(Text provided)
This scenic drive is famous for its switchbacks and steep incline. Keep an eye out for daredevil bicyclists coming down as you head up. Along the way, you’re also likely to see the Hawaii state bird, the nene goose. Nene are endemic to Hawaii, once an endangered species, they are now considered “vulnerable”. One of the greatest risks for the nene goose is vehicle collisions, so be sure to take the drive slowly and carefully!
About 10 miles into the drive, you will arrive at the entrance booth. Shortly after the booth, take a left on Hosmer Grove Access Road to Hosmer Grove Loop Trail, a quick ½ mile hike where you can see native honeycreeper birds found nowhere else on earth.
As you continue up towards the summit, you will reach Leleiwi Overlook between mile markers 17 & 18. This is a short ⅓ mile roundtrip hike to a crater viewpoint. A bit further up, at mile marker 20, you will reach the upper visitor center. One of the most popular activities that takes place here is watching the sunrise. However, there is nothing like sunset at Haleakala, particularly on a night with a full moon. With an elevation of 10,000 feet you can imagine yourself reaching out and touching the moon, it’s quite magical!
Length: 20 miles | 32 km
Best Views: Leleiwi Overlook; the summit
Road Closures: The road is open year-round, but is occasionally closed die to inclement weather, so always check with the National Park Service before heading out.
Insider Tip: The key to enjoying a trip to Halekala is ensuring you are prepared. The temperature surprises many tourists who leave the beach in their shorts to do this scenic drive. It’s very common for the daytime high to be no more than 60° F /15° C and for the lows to be 30° F / -1° C. Seasonally there isn’t much variation due to being on the equator, but in the winter months you may get to see some snow on the volcano!
Driven by Amber West at Wandering Wests
Cathedral Valley Loop | Capitol Reef National Park
Southern Utah’s Cathedral Valley boasts colorful hillsides, towering monoliths, and sweeping desert vistas. Though it is among the most photogenic areas in Capitol Reef National Park, the area’s relative inaccessibility makes it a solitude-seeker’s paradise.
An unpaved 57.6-mile road highlights the best of the Cathedral Valley. The road weaves in and out of the national park boundaries and showcases awe-inspiring desert scenery at every bend.
The iconic Temples of the Sun and Moon are the most noteworthy attractions along the Cathedral Valley Loop. The twin monoliths erupt from the ground like buildings on fire. In the early morning hours, their deep red glow is particularly striking.
(End Text provided)
(Input data)
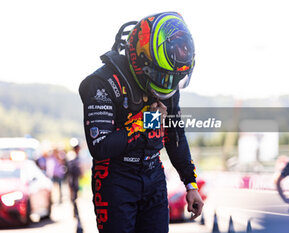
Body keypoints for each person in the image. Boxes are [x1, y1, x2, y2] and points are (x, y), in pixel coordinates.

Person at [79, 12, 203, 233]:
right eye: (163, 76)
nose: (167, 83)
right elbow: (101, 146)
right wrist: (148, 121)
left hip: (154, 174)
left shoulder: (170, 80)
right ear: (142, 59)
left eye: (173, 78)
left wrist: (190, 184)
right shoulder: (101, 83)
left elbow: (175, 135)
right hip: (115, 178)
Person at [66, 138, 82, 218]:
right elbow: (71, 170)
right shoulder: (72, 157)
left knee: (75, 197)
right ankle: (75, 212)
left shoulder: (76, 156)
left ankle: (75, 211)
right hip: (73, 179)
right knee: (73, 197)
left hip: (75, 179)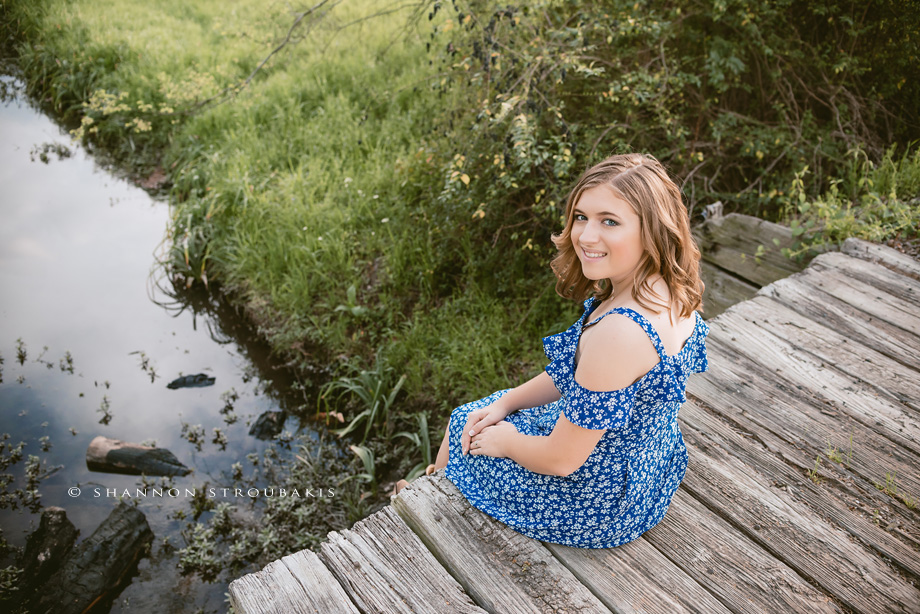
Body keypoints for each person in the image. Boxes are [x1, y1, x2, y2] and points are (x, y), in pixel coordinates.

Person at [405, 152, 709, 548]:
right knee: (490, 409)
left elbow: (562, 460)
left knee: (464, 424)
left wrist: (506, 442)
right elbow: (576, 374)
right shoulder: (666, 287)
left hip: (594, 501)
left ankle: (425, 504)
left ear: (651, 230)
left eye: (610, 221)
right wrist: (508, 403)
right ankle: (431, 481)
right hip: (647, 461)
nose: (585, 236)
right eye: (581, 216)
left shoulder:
(End Input data)
[Questions on the material]
1: In the scenic drives text, at which mile marker is the upper visitor center on the Haleakala drive?
2: Extend the scenic drives text from where it stops.

[Solved tasks]
1: Mile marker 20.

2:
The Cathedral Valley Loop is not for the faint of heart. It is a treacherous backcountry road that requires fording a river and negotiating deep potholes. Pockets of sand and washed-out roads create the perfect recipe for getting stuck if you’re traveling unprepared. The loop drive is only suitable for 4WD vehicles.
Length: 57.6 miles | 92.7 km
Best Views: In addition to the famous cathedrals, the scenic road features three must-see panoramic points: The Cathedral Valley Overlook, and the Upper and Lower South Desert overlooks.
Road Closures: Though the loop is open year-round, the area can be particularly dangerous during flash floods. Before beginning your journey, make sure you stop by the visitor center to check on road and weather conditions.
Insider Tip: You can camp for free on the BLM land adjacent to the cathedrals. Doing so will enable you to visit the rock monoliths at sunrise.
Driven by Erika Bisbocci from Erika’s Travels
Newfound Gap Road | Great Smoky Mountains National Park
At 5,046 feet, Newfound Gap is the lowest drivable pass through the Great Smoky Mountains National Park. The drive over the pass between Cherokee, North Carolina and Gatlinburg, Tennessee is one of the best scenic drives in Smoky Mountains.
The drive climbs over 3,000 feet and passes through several different mountain landscapes including cove hardwoods, pine-oak forests, northern hardwood trees and wonderfully fragrant spruce-firs. Highlights along the way include the Smokemont Nature Trail, the Oconaluftee Visitor Center and Mountain Farm Museum, Mingus Mill, and, of course, Newfound Gap. Straight through, the drive takes just over an hour, but you should leave much more time to enjoy the views along the way.
Length: 35.5 miles | 57 km
Best Views: Web Overlook, Morton Overlook, Campbell Overlook
Road Closures: The road is open year-round, but is closed for inclement weather in winter. Check with the National Park Service if the weather is looking iffy when you are planning to head out.
Insider Tip: For a truly spectacular side trip, head to Clingman’s Dome. The turnoff is just south of Newfound Gap. In summer, there is a hike to the top with jaw-dropping 360° views of the Smoky Mountains. In winter, the road is closed to vehicular traffic, but open for winter hiking and cross-country skiing.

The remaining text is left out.